Vita e morte nella quarantena dell’essere

 

Vita e morte nella quarantena dell’essere

La quarantena continua. Sono passate settimane, giorni di cui quasi non si riesce più a tenere il conto, nei quali le nostre vite sono state scosse da improvviso virus che ha piegato il nostro modo di vivere. Ciò che sta succedendo ora è sotto gli occhi di tutti ed è innegabile l’evidenza di uno stravolgimento vero e proprio di tutti i paradigmi sociali, politici, economici e religiosi che fino a poche settimane fa erano dati per scontati e certamente compiuti. No, non tornerà tutto come prima, come qualcuno superficialmente ripete dai balconi o nei post sui social network, ed anzi è proprio questo il punto: niente deve tornare come prima, perché esattamente in quel “prima” sta la causa di quanto stiamo vivendo ora.

Questo virus ci ha fatti tornare con i piedi per terra, nella oggettiva e concreta realtà della caducità della vita umana, della fragilità del nostro vivere davanti all’immensità dell’essere e dell’eternità. Un movimento dialettico di ritorno di cui, a dire il vero, dovremmo essere grati, perché la frenesia del mondo postmoderno ha raggiunto livelli ritenuti inarrestabili, innescando il definitivo collasso dell’identità umana e il declino inesorabile della civiltà di questo mondo, mentre il virus che sta devastando popoli e nazioni ci obbliga tassativamente a riconsiderare il grande feticcio del XXI secolo: la morte.

Esorcizzata fino all’inverosimile dalla società del consumo e dall’impero del soldo, la morte è vista come il nemico da sconfiggere a tutti i costi ma solo nell’esteriorità dell’apparire, in quanto l’interiorità dello spirito è stata negata e combattuta aspramente fino a convincere le masse che siamo solo materia prezzabile e niente di più; nell’altra faccia della medaglia, invece, è l’idolo adulato a cui viene reso il culto dell’aborto, dell’eutanasia, della guerra, ma anche del suicidio indotto per la disperazione dilagante voluta con le crisi economiche e il pilotaggio ben preciso dei mass media a favore di tutto ciò che è mortifero e oscuro. È lei, ancora una volta nello scorrere della Storia, a ripresentarsi come primo giudice spartiacque della vita di ogni persona, che prima o dopo dovrà confrontarcisi e rendere il valore della propria esistenza. Il dramma vero, la tragedia letteralmente parlando, è che davanti al solenne trapasso, l’uomo contemporaneo crede di poter fuggire, impaurito, perché la sua coscienza grida improvvisamente l’orrore di una vita sprecato e senza senso, volta solo all’egolatria narcisistica e all’ignoranza colpevole dello spirito.

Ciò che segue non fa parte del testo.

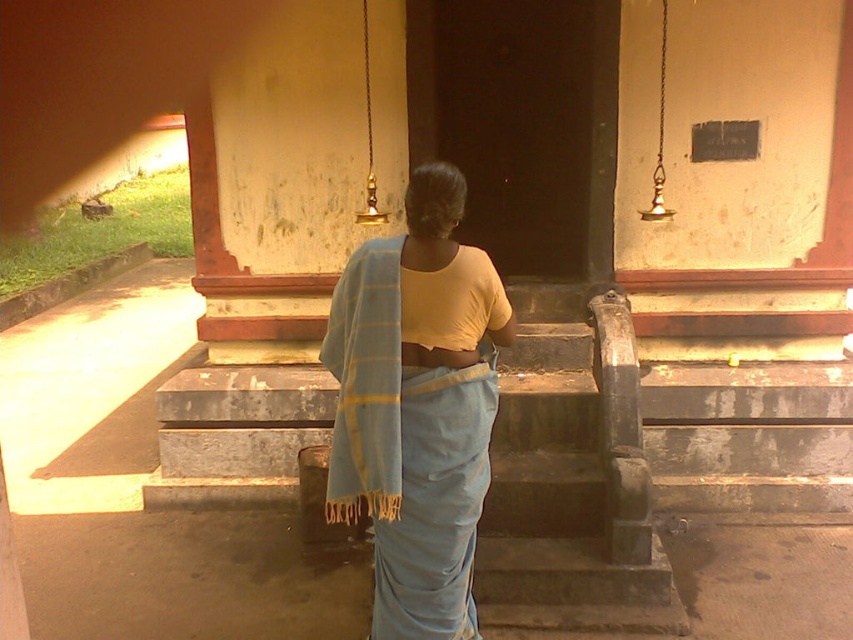
You are a photographer trying to capture the details of the light blue fabric at center and the light blue woven shawl at center worn by the person in the temple entrance. Which item is closer to the camera?

The light blue woven shawl at center is closer to the camera because it is positioned over the light blue fabric at center.

You are a photographer trying to capture the person in the scene. The light blue fabric at center and the light blue woven shawl at center are both part of their outfit. Which item has a greater width when viewed from your camera angle?

The light blue fabric at center has a greater width than the light blue woven shawl at center.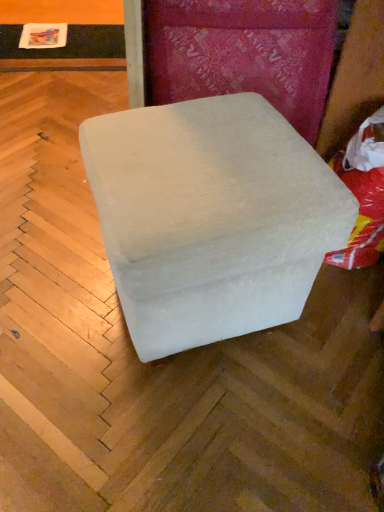
Locate an element on the screen. This screenshot has height=512, width=384. free location in front of white fabric ottoman at center is located at coordinates (184, 436).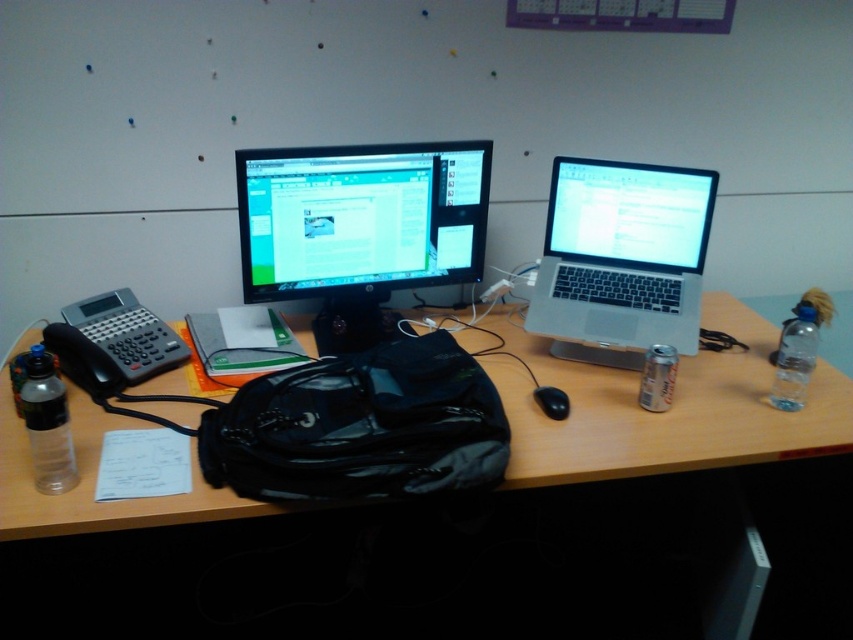
Question: Can you confirm if silver metallic laptop at center is positioned below clear plastic bottle at right?

Choices:
 (A) yes
 (B) no

Answer: (B)

Question: Is transparent plastic bottle at left further to camera compared to clear plastic bottle at right?

Choices:
 (A) yes
 (B) no

Answer: (B)

Question: Which object is the closest to the black matte mouse at center?

Choices:
 (A) matte black monitor at center
 (B) wooden desk at center

Answer: (B)

Question: Observing the image, what is the correct spatial positioning of transparent plastic bottle at left in reference to clear plastic bottle at right?

Choices:
 (A) above
 (B) below

Answer: (B)

Question: Which point appears closest to the camera in this image?

Choices:
 (A) tap(451, 244)
 (B) tap(546, 410)
 (C) tap(718, 419)
 (D) tap(36, 467)

Answer: (D)

Question: Which point is closer to the camera taking this photo?

Choices:
 (A) (746, 388)
 (B) (683, 196)
 (C) (788, 360)

Answer: (C)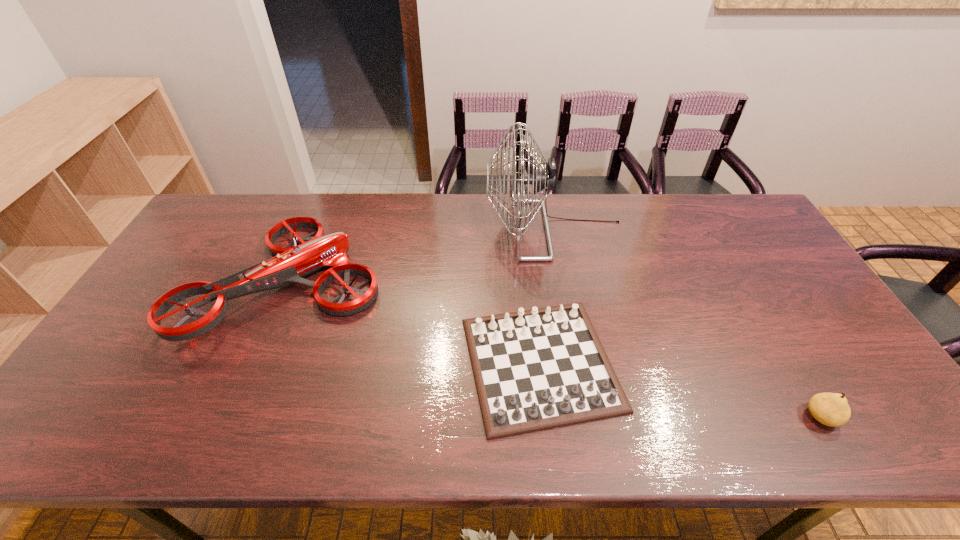
Find the location of `fan positioned at the far edge`. fan positioned at the far edge is located at coordinates (542, 180).

Find the location of a particular element. This screenshot has width=960, height=540. drone located in the far edge section of the desktop is located at coordinates (290, 264).

You are a GUI agent. You are given a task and a screenshot of the screen. Output one action in this format:
    pyautogui.click(x=<x>, y=<y>)
    Task: Click on the pear located at the near edge
    The image size is (960, 540).
    Given the screenshot: What is the action you would take?
    pyautogui.click(x=831, y=409)

Locate an element on the screen. chessboard that is positioned at the near edge is located at coordinates [x=544, y=368].

The width and height of the screenshot is (960, 540). What are the coordinates of `object at the left edge` in the screenshot? It's located at (290, 264).

Identify the location of object located at the right edge. (831, 409).

This screenshot has width=960, height=540. I want to click on object that is positioned at the far left corner, so click(290, 264).

Locate an element on the screen. The width and height of the screenshot is (960, 540). object located in the near right corner section of the desktop is located at coordinates (831, 409).

Identify the location of free space at the far edge of the desktop. The width and height of the screenshot is (960, 540). (364, 232).

Where is `free space at the near edge of the desktop`? The image size is (960, 540). free space at the near edge of the desktop is located at coordinates (760, 442).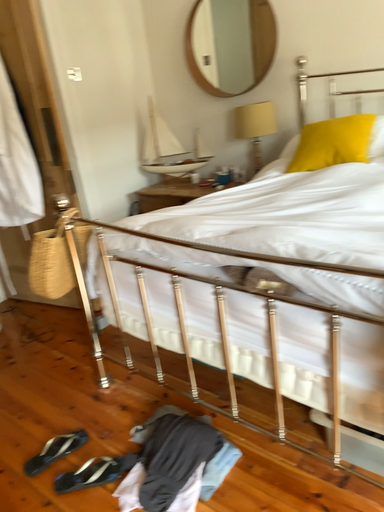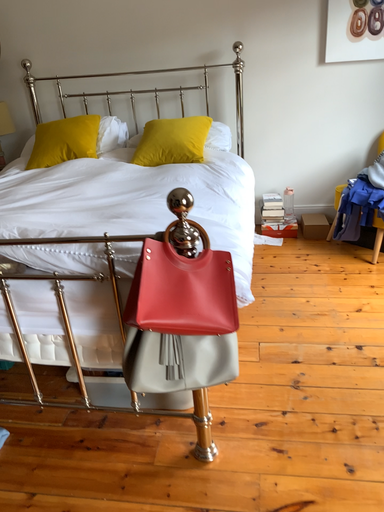
Question: Which way did the camera rotate in the video?

Choices:
 (A) rotated left
 (B) rotated right

Answer: (B)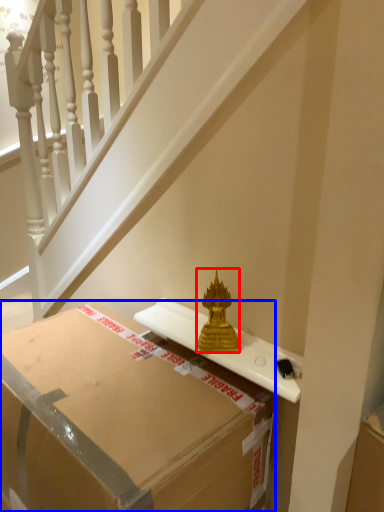
Question: Which object appears farthest to the camera in this image, sculpture (highlighted by a red box) or box (highlighted by a blue box)?

Choices:
 (A) sculpture
 (B) box

Answer: (A)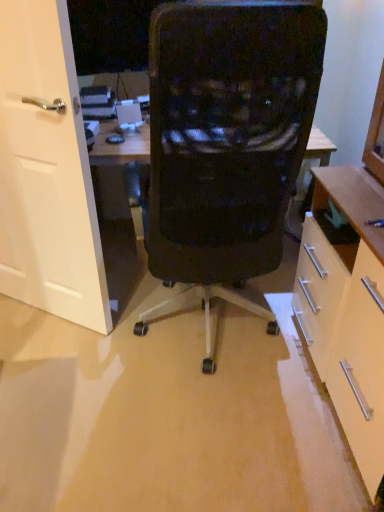
This screenshot has width=384, height=512. I want to click on vacant space that is to the left of matte white cabinet at right, so click(x=224, y=429).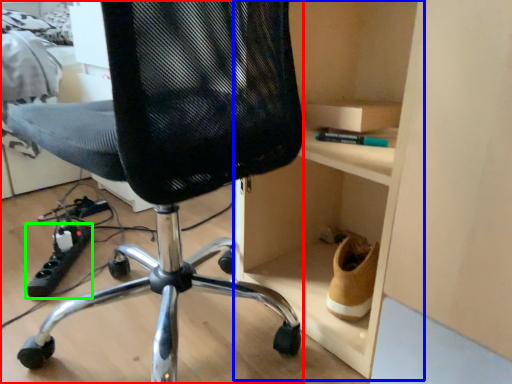
Question: Considering the real-world distances, which object is closest to chair (highlighted by a red box)? cabinet (highlighted by a blue box) or equipment (highlighted by a green box).

Choices:
 (A) cabinet
 (B) equipment

Answer: (A)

Quale è il valore di questa “riscoperta”? Ci è data la possibilità di riscoprire il valore vero ed autentico della vita. Non una semplice opportunità, bensì forse una delle ultime, perché al punto in cui siamo arrivati nel compiere il male sulla terra non lascia spazio a grandi alternative. La quarantena è difficile perché l’uomo non sa stare con se stesso perché ha paura di sé, non si conosce o ri-conosce, è terrorizzato dal doversi assumere la responsabilità del dare un senso e uno scopo alla propria esistenza, ed ammettere di doverla trascendere e trascendere se stesso. La quarantena, invece, può essere se lo vogliamo l’occasione imperdibile per compiere una svolta, gettarci nella dimensione autentica del nostro essere e compiere un cambiamento radicale in tutta l’umanità, in tutto questo mondo che sta collassando ed ha bisogno di essere salvato.

Nessuno si salva da solo. Questa opera siamo chiamata a farla a partire da noi stessi, adesso che ne abbiamo la innegabile possibilità, perché quando poi torneremo alla vita sociale i valori siano diversi, rifiorisca il vero amore per il prossimo, torni la cura del Bene comune, risplendano quegli ideali che ci hanno fatti crescere e progredire, rinunciando una volta per tutte a morire dell’unica morte della quale dobbiamo temere: quella dell’eternità.